Requirement
Copy everything in the data below exactly except the pictures.

Records for this task

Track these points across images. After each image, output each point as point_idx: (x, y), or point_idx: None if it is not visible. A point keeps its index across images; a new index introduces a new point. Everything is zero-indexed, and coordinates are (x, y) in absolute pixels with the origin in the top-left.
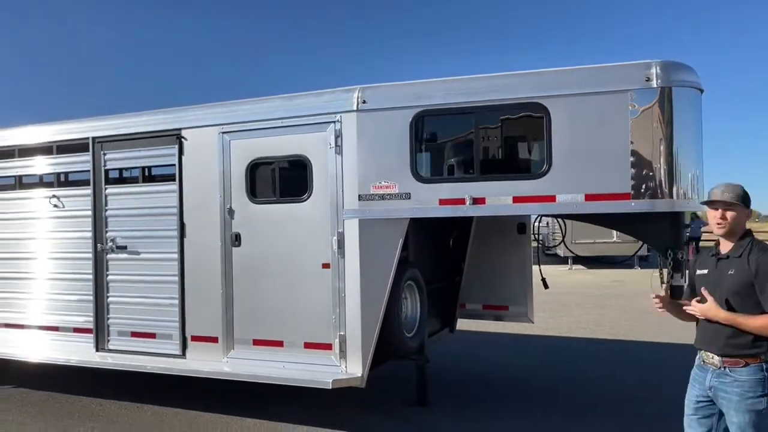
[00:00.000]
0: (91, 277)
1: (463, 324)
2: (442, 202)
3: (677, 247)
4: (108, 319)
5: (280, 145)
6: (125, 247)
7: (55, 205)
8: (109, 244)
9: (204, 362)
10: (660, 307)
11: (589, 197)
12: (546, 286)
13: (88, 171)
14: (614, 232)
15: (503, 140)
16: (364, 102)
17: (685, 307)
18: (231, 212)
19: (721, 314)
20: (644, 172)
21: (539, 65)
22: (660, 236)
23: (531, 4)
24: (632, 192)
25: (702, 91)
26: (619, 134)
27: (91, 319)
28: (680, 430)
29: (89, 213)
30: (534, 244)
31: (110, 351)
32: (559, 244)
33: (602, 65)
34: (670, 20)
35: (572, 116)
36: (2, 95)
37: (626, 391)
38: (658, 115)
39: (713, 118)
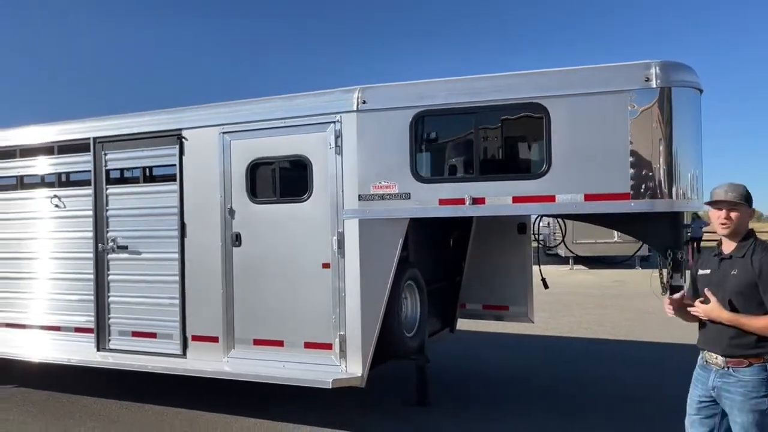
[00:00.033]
0: (92, 276)
1: (463, 324)
2: (442, 202)
3: (677, 247)
4: (109, 318)
5: (280, 146)
6: (126, 247)
7: (57, 205)
8: (110, 244)
9: (204, 362)
10: (673, 312)
11: (588, 197)
12: (546, 286)
13: (89, 171)
14: (615, 232)
15: (503, 140)
16: (364, 102)
17: (688, 308)
18: (231, 212)
19: (725, 315)
20: (644, 172)
21: (539, 65)
22: (659, 236)
23: (531, 4)
24: (632, 192)
25: (701, 91)
26: (618, 134)
27: (92, 318)
28: (680, 430)
29: (90, 213)
30: (534, 244)
31: (111, 351)
32: (559, 244)
33: (602, 65)
34: (670, 20)
35: (572, 116)
36: (2, 95)
37: (626, 391)
38: (657, 116)
39: (713, 118)
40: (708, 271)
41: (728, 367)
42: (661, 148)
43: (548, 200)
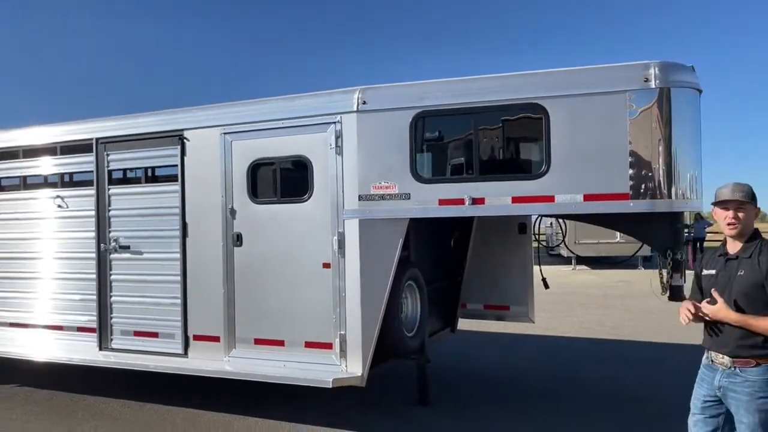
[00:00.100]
0: (94, 276)
1: (464, 324)
2: (442, 202)
3: (676, 248)
4: (111, 318)
5: (281, 146)
6: (128, 247)
7: (59, 206)
8: (112, 244)
9: (206, 361)
10: (689, 321)
11: (587, 197)
12: (546, 286)
13: (92, 171)
14: (618, 232)
15: (503, 141)
16: (364, 103)
17: (695, 310)
18: (233, 212)
19: (732, 316)
20: (643, 173)
21: (539, 65)
22: (659, 236)
23: (531, 4)
24: (631, 192)
25: (701, 91)
26: (617, 135)
27: (95, 318)
28: (681, 431)
29: (93, 213)
30: (535, 244)
31: (113, 350)
32: (560, 244)
33: (601, 66)
34: (670, 20)
35: (571, 117)
36: (2, 95)
37: (626, 392)
38: (656, 116)
39: (712, 119)
40: (713, 272)
41: (735, 367)
42: (660, 148)
43: (548, 200)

Answer below
Track these points across images. After each image, output each point as point_idx: (x, y), or point_idx: None if it is not visible. A point keeps its index across images; a new index introduces a new point. Everything is zero-indexed, and coordinates are (x, y) in absolute pixels with the origin in the top-left.
[00:00.000]
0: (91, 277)
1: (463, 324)
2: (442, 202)
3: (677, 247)
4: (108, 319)
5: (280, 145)
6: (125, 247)
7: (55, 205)
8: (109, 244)
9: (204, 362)
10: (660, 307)
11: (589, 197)
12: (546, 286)
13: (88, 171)
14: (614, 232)
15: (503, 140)
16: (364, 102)
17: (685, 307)
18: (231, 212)
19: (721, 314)
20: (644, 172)
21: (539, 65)
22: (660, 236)
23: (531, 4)
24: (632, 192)
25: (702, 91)
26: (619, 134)
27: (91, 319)
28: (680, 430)
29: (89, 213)
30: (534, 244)
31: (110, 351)
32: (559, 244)
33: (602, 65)
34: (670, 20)
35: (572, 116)
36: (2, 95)
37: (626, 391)
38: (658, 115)
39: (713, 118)
[00:00.033]
0: (92, 276)
1: (463, 324)
2: (442, 202)
3: (677, 247)
4: (109, 318)
5: (280, 146)
6: (126, 247)
7: (57, 205)
8: (110, 244)
9: (204, 362)
10: (673, 312)
11: (588, 197)
12: (546, 286)
13: (89, 171)
14: (615, 232)
15: (503, 140)
16: (364, 102)
17: (688, 308)
18: (231, 212)
19: (725, 315)
20: (644, 172)
21: (539, 65)
22: (659, 236)
23: (531, 4)
24: (632, 192)
25: (701, 91)
26: (618, 134)
27: (92, 318)
28: (680, 430)
29: (90, 213)
30: (534, 244)
31: (111, 351)
32: (559, 244)
33: (602, 65)
34: (670, 20)
35: (572, 116)
36: (2, 95)
37: (626, 391)
38: (657, 116)
39: (713, 118)
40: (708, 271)
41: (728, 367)
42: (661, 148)
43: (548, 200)
[00:00.100]
0: (94, 276)
1: (464, 324)
2: (442, 202)
3: (676, 248)
4: (111, 318)
5: (281, 146)
6: (128, 247)
7: (59, 206)
8: (112, 244)
9: (206, 361)
10: (689, 321)
11: (587, 197)
12: (546, 286)
13: (92, 171)
14: (618, 232)
15: (503, 141)
16: (364, 103)
17: (695, 310)
18: (233, 212)
19: (732, 316)
20: (643, 173)
21: (539, 65)
22: (659, 236)
23: (531, 4)
24: (631, 192)
25: (701, 91)
26: (617, 135)
27: (95, 318)
28: (681, 431)
29: (93, 213)
30: (535, 244)
31: (113, 350)
32: (560, 244)
33: (601, 66)
34: (670, 20)
35: (571, 117)
36: (2, 95)
37: (626, 392)
38: (656, 116)
39: (712, 119)
40: (713, 272)
41: (735, 367)
42: (660, 148)
43: (548, 200)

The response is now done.